RACHELLE AKUFFO: And so when you look at some things like recession fears that are coming up, sort of another potential shake up for some of these small businesses that maybe would like to hire but aren’t able to find people. And would like more funding but perhaps aren’t able to get it. How are you preparing them in terms of the resources available that they can use?

SHAMINA SINGH: Well, I’d love for any small business owner and for any organization that works with small businesses to really make sure that in the United States, they’re working with CDFIs. And those are Community Development Finance Institutions that are mission led and very close to the small business community. In the sense that sometimes they act as a bridge between banks and the small business owners.

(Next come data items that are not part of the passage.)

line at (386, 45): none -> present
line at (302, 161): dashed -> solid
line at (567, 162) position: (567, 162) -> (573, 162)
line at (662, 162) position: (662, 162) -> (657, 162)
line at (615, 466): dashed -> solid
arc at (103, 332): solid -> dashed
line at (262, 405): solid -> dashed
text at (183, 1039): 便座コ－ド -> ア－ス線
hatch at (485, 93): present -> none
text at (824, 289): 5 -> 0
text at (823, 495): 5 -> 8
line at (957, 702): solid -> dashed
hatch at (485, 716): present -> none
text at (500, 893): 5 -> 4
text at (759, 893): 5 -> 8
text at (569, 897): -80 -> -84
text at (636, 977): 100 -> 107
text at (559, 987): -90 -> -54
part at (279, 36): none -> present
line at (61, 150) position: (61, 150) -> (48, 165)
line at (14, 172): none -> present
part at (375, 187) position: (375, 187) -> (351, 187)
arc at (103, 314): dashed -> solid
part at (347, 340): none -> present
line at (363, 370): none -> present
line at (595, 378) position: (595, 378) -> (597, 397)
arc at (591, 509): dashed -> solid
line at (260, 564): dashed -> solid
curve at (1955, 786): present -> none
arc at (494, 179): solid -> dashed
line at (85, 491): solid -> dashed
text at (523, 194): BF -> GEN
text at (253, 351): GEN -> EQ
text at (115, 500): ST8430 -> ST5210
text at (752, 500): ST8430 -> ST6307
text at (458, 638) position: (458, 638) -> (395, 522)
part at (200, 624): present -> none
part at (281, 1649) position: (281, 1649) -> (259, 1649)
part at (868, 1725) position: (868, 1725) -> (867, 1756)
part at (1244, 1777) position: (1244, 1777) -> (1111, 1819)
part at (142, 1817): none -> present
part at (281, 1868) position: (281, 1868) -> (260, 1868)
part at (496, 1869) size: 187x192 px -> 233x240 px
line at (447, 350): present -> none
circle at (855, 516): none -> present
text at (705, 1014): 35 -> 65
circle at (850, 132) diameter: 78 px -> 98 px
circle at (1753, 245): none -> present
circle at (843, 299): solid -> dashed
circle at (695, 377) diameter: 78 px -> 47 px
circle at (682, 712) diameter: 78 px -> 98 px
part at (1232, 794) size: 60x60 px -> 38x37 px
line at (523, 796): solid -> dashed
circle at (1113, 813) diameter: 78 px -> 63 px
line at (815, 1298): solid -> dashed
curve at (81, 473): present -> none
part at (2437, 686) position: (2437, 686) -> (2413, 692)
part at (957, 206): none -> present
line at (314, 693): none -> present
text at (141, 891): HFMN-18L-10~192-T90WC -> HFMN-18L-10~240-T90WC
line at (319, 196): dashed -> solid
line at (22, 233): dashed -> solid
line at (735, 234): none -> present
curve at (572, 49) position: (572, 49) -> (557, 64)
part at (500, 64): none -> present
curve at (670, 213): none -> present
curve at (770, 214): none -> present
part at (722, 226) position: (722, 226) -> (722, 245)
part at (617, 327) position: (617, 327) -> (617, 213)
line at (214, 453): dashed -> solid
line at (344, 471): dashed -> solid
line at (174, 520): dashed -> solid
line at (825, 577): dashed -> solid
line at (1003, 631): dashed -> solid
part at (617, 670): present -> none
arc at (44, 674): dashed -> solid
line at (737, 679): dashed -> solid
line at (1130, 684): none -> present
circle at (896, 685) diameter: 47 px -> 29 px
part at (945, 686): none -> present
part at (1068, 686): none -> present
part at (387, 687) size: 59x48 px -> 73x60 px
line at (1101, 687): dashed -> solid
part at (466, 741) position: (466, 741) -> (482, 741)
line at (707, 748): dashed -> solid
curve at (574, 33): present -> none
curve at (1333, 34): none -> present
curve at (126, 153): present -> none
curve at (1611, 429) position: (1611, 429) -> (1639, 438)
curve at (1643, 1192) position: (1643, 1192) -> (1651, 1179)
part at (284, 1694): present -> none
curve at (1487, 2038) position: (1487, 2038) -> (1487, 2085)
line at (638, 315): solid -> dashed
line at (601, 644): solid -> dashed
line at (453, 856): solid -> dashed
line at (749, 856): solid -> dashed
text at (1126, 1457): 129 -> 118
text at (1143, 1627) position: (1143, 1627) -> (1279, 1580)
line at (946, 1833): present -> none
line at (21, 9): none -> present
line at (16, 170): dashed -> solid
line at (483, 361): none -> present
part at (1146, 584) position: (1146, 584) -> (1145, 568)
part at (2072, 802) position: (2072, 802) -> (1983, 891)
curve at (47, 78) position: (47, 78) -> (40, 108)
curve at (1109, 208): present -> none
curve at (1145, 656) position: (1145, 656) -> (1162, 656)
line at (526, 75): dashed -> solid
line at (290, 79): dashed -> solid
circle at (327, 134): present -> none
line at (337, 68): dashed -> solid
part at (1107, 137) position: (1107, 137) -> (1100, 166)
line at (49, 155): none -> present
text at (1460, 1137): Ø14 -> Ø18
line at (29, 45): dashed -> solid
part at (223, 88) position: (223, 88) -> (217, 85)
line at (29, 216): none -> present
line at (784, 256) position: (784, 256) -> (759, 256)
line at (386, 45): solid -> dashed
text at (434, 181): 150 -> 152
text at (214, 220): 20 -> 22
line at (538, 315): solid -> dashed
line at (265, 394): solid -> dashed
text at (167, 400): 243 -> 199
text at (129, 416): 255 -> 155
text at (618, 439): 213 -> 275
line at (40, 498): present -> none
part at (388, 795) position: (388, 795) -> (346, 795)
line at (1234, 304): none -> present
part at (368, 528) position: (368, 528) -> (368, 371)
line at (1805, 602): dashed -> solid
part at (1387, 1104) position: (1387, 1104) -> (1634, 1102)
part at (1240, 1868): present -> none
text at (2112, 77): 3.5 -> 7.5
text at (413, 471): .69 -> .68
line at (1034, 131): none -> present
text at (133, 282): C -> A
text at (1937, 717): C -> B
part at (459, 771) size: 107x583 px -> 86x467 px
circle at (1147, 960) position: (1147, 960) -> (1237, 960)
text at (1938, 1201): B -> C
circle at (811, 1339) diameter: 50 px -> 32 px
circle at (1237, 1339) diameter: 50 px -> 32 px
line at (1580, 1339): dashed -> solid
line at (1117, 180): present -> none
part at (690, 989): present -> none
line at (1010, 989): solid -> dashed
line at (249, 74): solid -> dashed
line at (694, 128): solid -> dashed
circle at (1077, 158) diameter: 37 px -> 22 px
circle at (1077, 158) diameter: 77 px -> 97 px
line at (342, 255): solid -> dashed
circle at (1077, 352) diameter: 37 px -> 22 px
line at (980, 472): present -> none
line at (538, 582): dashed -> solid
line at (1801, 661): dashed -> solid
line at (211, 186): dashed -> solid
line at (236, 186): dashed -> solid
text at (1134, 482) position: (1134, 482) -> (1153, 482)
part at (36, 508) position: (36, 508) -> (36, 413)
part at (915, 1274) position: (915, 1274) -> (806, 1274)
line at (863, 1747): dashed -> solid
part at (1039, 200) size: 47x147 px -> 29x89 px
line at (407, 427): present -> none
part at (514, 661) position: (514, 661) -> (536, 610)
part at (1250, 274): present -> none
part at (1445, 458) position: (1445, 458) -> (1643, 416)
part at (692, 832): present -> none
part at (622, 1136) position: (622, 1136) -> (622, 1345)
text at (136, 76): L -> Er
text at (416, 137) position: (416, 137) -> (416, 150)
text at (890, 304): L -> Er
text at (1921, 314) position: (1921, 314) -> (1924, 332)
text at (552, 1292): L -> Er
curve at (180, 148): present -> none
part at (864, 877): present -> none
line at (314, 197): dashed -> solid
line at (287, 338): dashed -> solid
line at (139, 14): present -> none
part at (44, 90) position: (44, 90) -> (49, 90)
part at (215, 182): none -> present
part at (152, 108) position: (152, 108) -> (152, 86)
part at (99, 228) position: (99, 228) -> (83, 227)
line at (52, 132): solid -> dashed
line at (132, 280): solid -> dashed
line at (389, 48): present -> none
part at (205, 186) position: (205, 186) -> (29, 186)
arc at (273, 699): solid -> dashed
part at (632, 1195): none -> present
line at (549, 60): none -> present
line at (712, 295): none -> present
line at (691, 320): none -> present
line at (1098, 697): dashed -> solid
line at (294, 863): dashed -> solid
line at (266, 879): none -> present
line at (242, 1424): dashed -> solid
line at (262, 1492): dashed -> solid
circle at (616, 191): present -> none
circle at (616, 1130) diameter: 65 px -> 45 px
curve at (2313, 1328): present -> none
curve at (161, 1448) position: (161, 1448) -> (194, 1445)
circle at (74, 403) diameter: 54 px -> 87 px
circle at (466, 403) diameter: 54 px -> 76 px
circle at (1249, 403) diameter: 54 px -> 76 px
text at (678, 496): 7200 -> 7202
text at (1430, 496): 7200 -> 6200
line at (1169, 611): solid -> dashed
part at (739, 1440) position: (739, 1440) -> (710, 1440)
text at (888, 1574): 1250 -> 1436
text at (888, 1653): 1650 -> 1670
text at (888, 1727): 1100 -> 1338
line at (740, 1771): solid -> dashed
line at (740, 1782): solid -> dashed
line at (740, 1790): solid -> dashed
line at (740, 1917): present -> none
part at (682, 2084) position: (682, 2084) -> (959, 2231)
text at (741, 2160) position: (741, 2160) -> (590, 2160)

So that if you are in an environment where you need that extra help, you need the time and attention it takes to get that first loan, the CDFI community, the CDFI space in the United States, and the microfinance institution community outside of the United States are really great places to go.

I’ll just give you an example. In the United States, we work with Grameen America. We also work with the Community Reinvestment Fund. We work with Momentus Capital.

When we work with those organizations, and I would encourage you to look at those organizations, they ensure that not only are they providing the training and the wraparound support and services and the accountability but also access to the capital that the small business owner needs. So especially for women, I would definitely advise you to have a look at Grameen America if you’re in the United States and make sure that you connect with the fabulous work that they’re doing.

RACHELLE AKUFFO: Well, I do appreciate you especially laying out the resources because sometimes a lot of people just really don’t know where to start and where to find them. Thank you so much, and congratulations on that milestone there. Shamina Singh, Mastercard Center for inclusive growth president. Thank you for joining us this morning.